Saved data entries
== Segment start ==
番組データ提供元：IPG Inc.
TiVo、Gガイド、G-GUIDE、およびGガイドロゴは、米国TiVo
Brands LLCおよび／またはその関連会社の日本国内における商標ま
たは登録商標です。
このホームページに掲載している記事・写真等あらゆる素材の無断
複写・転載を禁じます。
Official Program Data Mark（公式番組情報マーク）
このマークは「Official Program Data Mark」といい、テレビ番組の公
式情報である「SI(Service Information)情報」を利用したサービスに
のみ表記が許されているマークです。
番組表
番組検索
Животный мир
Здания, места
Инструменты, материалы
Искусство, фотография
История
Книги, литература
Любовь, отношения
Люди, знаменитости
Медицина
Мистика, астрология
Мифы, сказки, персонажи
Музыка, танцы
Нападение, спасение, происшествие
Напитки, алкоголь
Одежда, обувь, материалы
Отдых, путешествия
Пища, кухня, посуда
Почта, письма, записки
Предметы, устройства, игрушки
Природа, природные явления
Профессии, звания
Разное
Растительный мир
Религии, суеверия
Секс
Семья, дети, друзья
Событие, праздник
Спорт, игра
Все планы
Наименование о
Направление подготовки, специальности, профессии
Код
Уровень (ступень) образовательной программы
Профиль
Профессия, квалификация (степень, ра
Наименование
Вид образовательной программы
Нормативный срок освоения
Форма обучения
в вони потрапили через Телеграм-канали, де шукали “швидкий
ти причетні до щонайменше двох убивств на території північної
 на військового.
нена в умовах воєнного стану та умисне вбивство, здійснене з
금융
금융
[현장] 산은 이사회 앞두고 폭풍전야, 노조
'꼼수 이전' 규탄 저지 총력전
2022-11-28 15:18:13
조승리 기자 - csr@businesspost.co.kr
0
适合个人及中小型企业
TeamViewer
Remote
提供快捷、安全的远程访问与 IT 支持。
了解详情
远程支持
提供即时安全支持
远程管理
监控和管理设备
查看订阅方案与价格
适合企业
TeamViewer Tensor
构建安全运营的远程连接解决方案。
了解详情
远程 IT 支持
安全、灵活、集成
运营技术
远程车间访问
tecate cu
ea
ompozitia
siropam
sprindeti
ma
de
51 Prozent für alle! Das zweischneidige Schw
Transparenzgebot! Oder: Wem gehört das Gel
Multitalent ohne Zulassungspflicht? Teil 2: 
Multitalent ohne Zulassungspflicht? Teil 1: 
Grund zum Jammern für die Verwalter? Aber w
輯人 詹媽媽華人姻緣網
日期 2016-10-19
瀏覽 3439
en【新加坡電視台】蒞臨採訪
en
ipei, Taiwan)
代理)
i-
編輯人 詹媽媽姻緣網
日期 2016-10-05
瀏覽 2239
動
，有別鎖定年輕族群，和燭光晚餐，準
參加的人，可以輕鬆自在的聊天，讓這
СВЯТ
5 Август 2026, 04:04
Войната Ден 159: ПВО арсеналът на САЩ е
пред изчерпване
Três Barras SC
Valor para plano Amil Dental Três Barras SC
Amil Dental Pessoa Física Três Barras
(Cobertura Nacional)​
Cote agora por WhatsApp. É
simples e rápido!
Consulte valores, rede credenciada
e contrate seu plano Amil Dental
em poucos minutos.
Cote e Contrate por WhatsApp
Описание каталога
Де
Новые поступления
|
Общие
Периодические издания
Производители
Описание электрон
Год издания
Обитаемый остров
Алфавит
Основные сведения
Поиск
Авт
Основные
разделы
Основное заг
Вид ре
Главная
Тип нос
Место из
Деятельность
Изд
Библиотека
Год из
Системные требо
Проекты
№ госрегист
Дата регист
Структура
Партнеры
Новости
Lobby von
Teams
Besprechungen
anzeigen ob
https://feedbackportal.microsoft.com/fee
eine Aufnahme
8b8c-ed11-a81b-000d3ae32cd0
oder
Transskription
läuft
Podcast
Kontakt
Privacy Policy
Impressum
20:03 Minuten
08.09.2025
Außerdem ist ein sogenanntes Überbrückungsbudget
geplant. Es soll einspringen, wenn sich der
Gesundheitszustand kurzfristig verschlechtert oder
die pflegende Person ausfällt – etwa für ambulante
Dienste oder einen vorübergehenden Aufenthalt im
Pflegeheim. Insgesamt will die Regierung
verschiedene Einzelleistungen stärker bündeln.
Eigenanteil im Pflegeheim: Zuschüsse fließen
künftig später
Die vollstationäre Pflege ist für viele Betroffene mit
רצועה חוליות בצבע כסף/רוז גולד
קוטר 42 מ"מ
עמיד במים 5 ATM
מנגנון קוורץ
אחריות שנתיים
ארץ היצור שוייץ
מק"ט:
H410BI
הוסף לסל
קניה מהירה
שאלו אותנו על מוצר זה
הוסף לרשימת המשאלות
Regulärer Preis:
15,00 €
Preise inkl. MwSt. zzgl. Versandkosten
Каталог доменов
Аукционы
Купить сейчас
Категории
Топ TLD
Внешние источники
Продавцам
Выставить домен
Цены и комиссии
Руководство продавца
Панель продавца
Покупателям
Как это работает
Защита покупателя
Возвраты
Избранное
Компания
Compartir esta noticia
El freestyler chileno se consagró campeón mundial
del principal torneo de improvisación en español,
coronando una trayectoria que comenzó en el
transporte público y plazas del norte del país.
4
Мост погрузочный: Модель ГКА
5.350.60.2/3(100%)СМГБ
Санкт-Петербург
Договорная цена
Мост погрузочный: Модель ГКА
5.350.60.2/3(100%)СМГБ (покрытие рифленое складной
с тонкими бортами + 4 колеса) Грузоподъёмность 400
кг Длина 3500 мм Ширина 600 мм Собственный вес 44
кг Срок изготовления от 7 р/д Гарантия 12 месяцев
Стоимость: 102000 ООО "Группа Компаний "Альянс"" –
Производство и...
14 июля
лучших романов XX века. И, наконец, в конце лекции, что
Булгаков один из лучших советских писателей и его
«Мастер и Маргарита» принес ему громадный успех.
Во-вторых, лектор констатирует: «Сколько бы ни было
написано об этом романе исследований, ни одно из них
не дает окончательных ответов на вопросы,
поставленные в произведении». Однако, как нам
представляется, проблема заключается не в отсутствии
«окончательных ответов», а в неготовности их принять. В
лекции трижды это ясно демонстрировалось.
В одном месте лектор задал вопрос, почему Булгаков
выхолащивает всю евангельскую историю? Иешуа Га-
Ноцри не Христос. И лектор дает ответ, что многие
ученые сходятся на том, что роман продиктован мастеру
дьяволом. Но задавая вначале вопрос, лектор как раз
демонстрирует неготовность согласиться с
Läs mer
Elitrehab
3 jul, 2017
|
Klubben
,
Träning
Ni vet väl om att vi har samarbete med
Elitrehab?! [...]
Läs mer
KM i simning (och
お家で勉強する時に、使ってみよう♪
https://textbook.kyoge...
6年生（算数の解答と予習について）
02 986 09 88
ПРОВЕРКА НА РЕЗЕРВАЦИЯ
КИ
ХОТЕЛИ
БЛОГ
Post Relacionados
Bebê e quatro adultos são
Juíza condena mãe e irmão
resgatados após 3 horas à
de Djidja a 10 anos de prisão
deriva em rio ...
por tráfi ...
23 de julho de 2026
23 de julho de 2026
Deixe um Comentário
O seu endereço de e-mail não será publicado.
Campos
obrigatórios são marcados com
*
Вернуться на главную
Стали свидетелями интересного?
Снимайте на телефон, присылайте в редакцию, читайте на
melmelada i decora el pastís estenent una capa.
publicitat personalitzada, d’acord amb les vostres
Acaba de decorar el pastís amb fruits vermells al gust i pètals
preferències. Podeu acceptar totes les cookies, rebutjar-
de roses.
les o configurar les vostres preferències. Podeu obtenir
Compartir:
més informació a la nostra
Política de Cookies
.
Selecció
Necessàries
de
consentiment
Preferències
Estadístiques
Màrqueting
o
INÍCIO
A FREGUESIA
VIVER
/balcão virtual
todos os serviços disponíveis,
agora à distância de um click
== Segment end ==
§ **WHAT YOU WILL DO**:
Look through the entries above. Copy each line in which the string "образовательной" occurs.

§ **OUTPUT FOR THIS TASK**:
Уровень (ступень) образовательной программы
Вид образовательной программы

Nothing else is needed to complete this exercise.